Students have say in Dal greenery

Photo by Sarah Mateshaytis
Photo by Sarah Mateshaytis

First-year grad student Stephen Cushing is conducting a survey to get input from students on the future development of Dalhousie’s natural landscape.

The Dal Urban Forest Values Survey is part of a larger project that will be used in creating the very first Dalhousie University Urban Forest Master Plan. The plan will be used when developing future facilities and infrastructure, making sure the trees and shrubs on Dal campus are considered part of the equation.

Dal’s “urban forest” includes all trees and shrubs found within campus boundaries, including the Carleton, Sexton and Studley campuses. Cushing’s survey aims to find out what students, faculty and staff value about these trees and shrubs, and what they hope to see on campus in the future. Their responses to the survey will directly affect the Master Plan, which will be drafted by December.

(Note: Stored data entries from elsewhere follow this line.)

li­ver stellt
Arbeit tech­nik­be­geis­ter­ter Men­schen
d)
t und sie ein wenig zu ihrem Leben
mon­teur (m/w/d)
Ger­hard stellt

“Part of talking to people is to make them aware of what we’re doing, and to keep that consciousness out there,” says Cushing, a graduate student in the school for resource and environmental studies. He says that even if students don’t do the survey, it’s important that they’re aware of what’s going on.

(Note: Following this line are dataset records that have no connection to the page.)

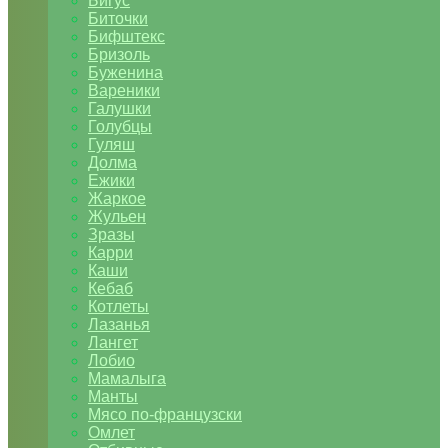
Бигус
Биточки
Бифштекс
Бризоль
Буженина
Вареники
Галушки
Голубцы
Гуляш
Долма
Ежики
Жаркое
Жульен
Зразы
Карри
Каши
Кебаб
Котлеты
Лазанья
Лангет
Лобио
Мамалыга
Манты
Мясо по-французски
Омлет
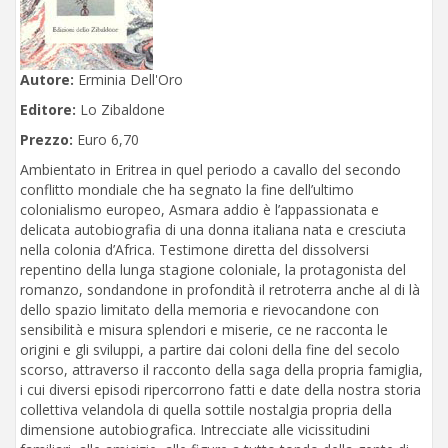
Autore:
Erminia Dell'Oro
Editore:
Lo Zibaldone
Prezzo:
Euro 6,70
Ambientato in Eritrea in quel periodo a cavallo del secondo
conflitto mondiale che ha segnato la fine dell’ultimo
colonialismo europeo, Asmara addio è l’appassionata e
delicata autobiografia di una donna italiana nata e cresciuta
nella colonia d’Africa. Testimone diretta del dissolversi
repentino della lunga stagione coloniale, la protagonista del
romanzo, sondandone in profondità il retroterra anche al di là
dello spazio limitato della memoria e rievocandone con
sensibilità e misura splendori e miserie, ce ne racconta le
origini e gli sviluppi, a partire dai coloni della fine del secolo
scorso, attraverso il racconto della saga della propria famiglia,
i cui diversi episodi ripercorrono fatti e date della nostra storia
collettiva velandola di quella sottile nostalgia propria della
dimensione autobiografica. Intrecciate alle vicissitudini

The survey asks questions to find out what characteristics students value most in the natural landscape on campus, such as “How strong is your connection to urban green space?” and, “How long do you spend outdoors on campus (on a typical day)?” The Master Plan project also includes interviews and focus groups to provide information on urban forest values.

Peter Duinker, professor and director of the school for resource and environmental studies, says the university needs a plan for the tree canopy on campus, or else no one will really be satisfied with the way trees are treated. Duinker is the leader of the Dalhousie Urban Forest Master Plan project.

“We need to look at the campus plan over the next 20 or 30 years, and make sure that we put trees in now that’ll be safe through the building process. And if we don’t do the campus tree plan, that simply won’t happen,” says Duinker.

Cushing says they want to find a balance between infrastructure development and the trees on campus. The Urban Forest Master Plan will be given to developers so they will know what the university wants to see done with the trees, and can keep that in consideration when making building plans.

“To have spaces where we can learn in a healthy way, not a concrete jungle, I think would aid our leaning,” says Jamie Arron, the DSU VP (student life) and a fifth-year at Dal.

Arron thinks that Dal has become a leader in green initiatives, especially with the College of Sustainability.

“Personally, not speaking from a DSU perspective, but from an individual perspective, I think it’s really important that we’re practicing what we preach, and that we’re creating an environment that’s actually reflective of what we’re learning.”

While there are many student groups working on environmental issues on campus, such as the Environmental Programs Student Society and SustainDal, Arron says he thinks a lot of these student groups don’t even know about the study.

Cushing says that while the survey has only been going for a few weeks, participation has plateaued.

“I know not everyone thinks about [trees] all the time, but I want to know what you do know, or not even what you know, but what you like.”